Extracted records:
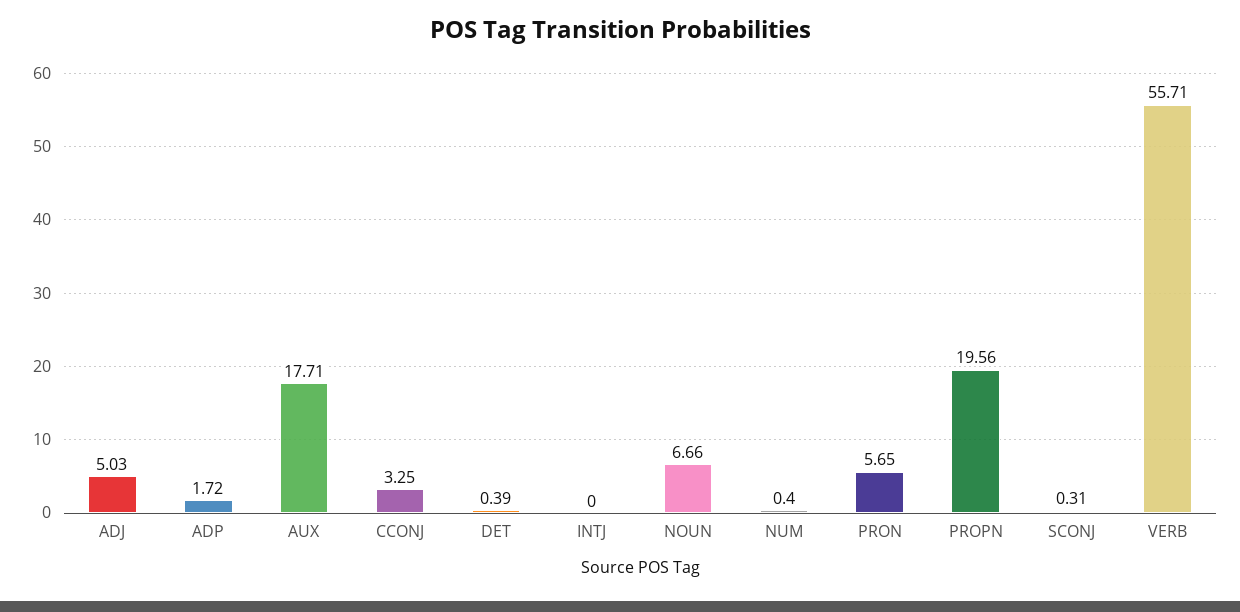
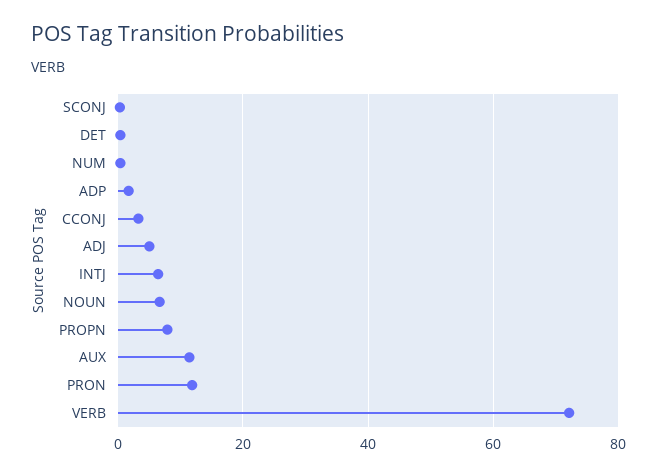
  {
    "ADJ": 5.03,
    "ADP": 1.72,
-   "AUX": 17.71,
+   "AUX": 12,
    "CCONJ": 3.25,
    "DET": 0.39,
-   "INTJ": 0,
+   "INTJ": 6,
    "NOUN": 6.66,
    "NUM": 0.4,
-   "PRON": 5.65,
+   "PRON": 12,
-   "PROPN": 19.56,
+   "PROPN": 8,
    "SCONJ": 0.31,
-   "VERB": 55.71
+   "VERB": 72
  }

TASK INSTRUCTIONS
What you produce should repeat the data word for word while omitting all images.

FINAL ANSWER
  {
    "ADJ": 5.03,
    "ADP": 1.72,
-   "AUX": 17.71,
+   "AUX": 12,
    "CCONJ": 3.25,
    "DET": 0.39,
-   "INTJ": 0,
+   "INTJ": 6,
    "NOUN": 6.66,
    "NUM": 0.4,
-   "PRON": 5.65,
+   "PRON": 12,
-   "PROPN": 19.56,
+   "PROPN": 8,
    "SCONJ": 0.31,
-   "VERB": 55.71
+   "VERB": 72
  }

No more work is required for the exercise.